January 05, 2012

Inside the Guardian ghetto

In writing on the occasion of a William Beveridge anniversary, Liam Byrne isn't out to present a scholarly summary of the famous Beveridge White Paper, he's testing how a few new welfare themes might be received in today's political climate.

The Guardian has picked a few readers' letters commenting on his article. Their choice tells you how extreme is The Guardian's ethos, how far adrift of current political reality.

Lead letter writer Professor David Byrne is presumably no relation to Liam. The Prof has certainly decided to use personal rudeness to make his point. For instance
... his article is an insult to the memory of Beveridge and to those who today have no work because the capitalist economy has failed them. Mass unemployment is, as Beveridge put it in his first book in 1909, primarily a problem of industry, of the system, rather than a result of the deficiencies of the unemployed.
Oh yes, excellent practical politics. The next prof wants everyone to have "a basic universal income, so that people do not feel compelled to avoid unpaid occupations". This would be financed by a wealth tax. Hm. Suppose everyone opted for unpaid occupations then?

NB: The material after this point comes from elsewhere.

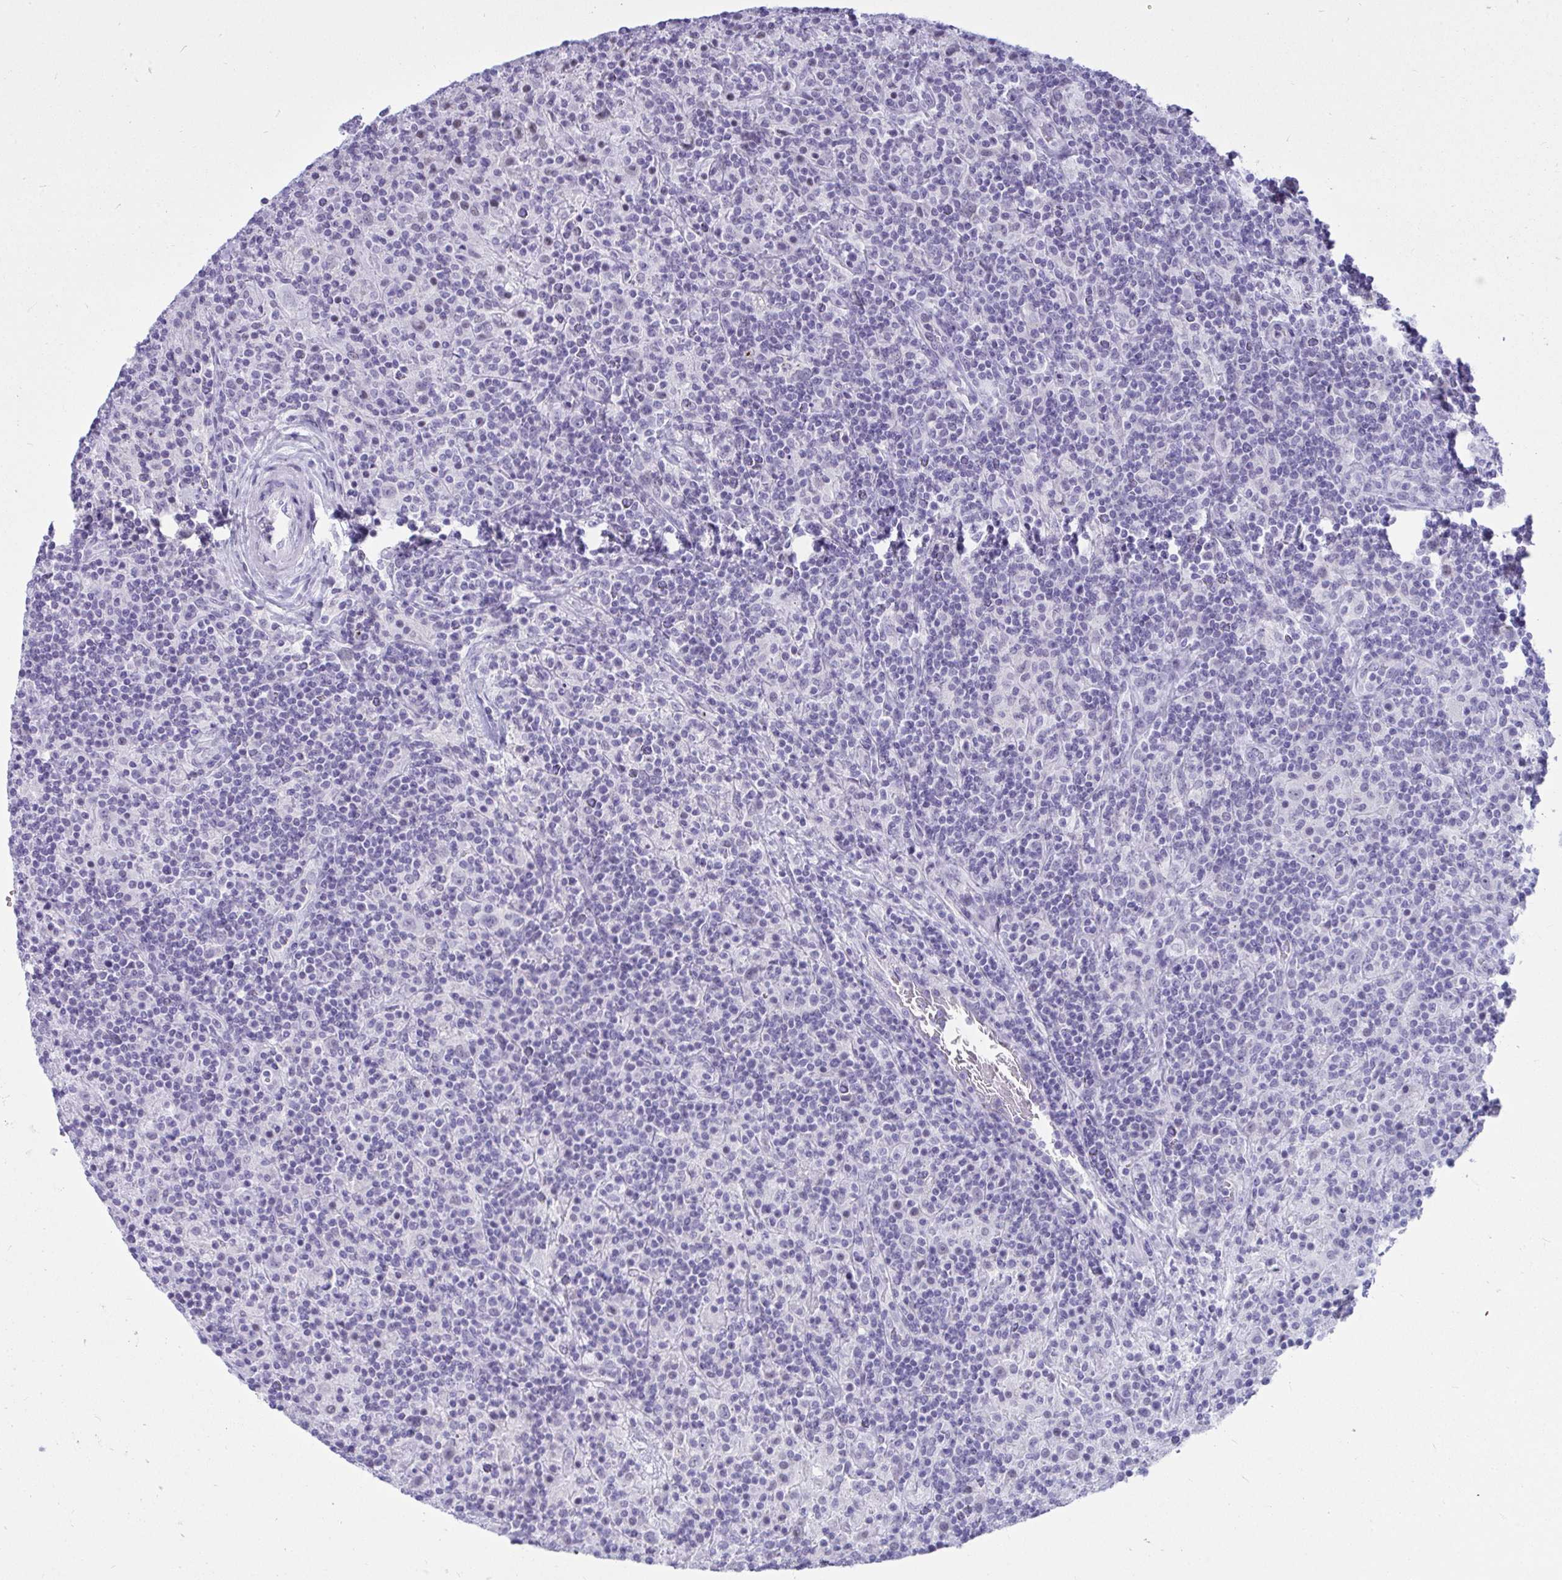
{"staining": {"intensity": "negative", "quantity": "none", "location": "none"}, "tissue": "lymphoma", "cell_type": "Tumor cells", "image_type": "cancer", "snomed": [{"axis": "morphology", "description": "Hodgkin's disease, NOS"}, {"axis": "topography", "description": "Lymph node"}], "caption": "This image is of lymphoma stained with IHC to label a protein in brown with the nuclei are counter-stained blue. There is no staining in tumor cells.", "gene": "OR5F1", "patient": {"sex": "male", "age": 70}}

After the two leftie profs, the next writer says the "mass unemployment that threatens this country" is (will be?) caused by "a capitalist system gone feral". Her solution?
We have to share around the products of a wealthy society and ensure the gap between rich and poor is viewed as a problem to be solved, not the normal consequence of capitalism.
State enforced equality for everyone, then?

The next prof is warning us that soon people "will find that they must pay for their healthcare, as the private corporations involved in clinical commissioning groups decide what they will and will not offer". Hm. His Labour government must have been spending all that money on something. What, then?

The next writer challenges Liam Byrne to come up with a new housing policy, and seems to want rent control, comparing policy on housing in the different society of the late 1940s with policies today. The current housing minister, Grant Shapps, has his faults (he is a Friend of the Earth), but he is making useful reforms to housing policy which eluded his predecessors.

Eyelids drooping? We'll look at just one more letter, where the writer has hit on the simple solution:
Were pensioners paid a decent pension and were employees paid a decent wage, there would be no need for these subsidies and our welfare benefit budget would fall dramatically.
And who's going to pay for that?

The Guardian has chosen for publication letters pushing points I've outlined above - far outside any mainline political discourse.

Are these kneejerks what passes for thinking in the Guardian ghetto?

3 comments:

Elby the Beserk said...

"Are these kneejerks what passes for thinking in the Guardian ghetto?"

Yes indeed they are. Check out CiF for confirmation. The idea of a meritocracy of any form is anathema to the Guardianista. It really is a loathsome journal, and why Pickles hasn't bankrupted it by pulling the Public Sector ads which just about keep it afloat (making it, in effect, taxpayer funded), as he promised to do, I do not know? I wrote to him to ask him why this had happened, and was not even graced with an acknowledgement.

John Page said...

Oh dear oh dear, we're paying to provide a forum for these doctrinaire lefties?

Elby the Beserk said...

Also, none of the letters mention that fact that St. Beveridge recommended "retraining camps" for malingerers.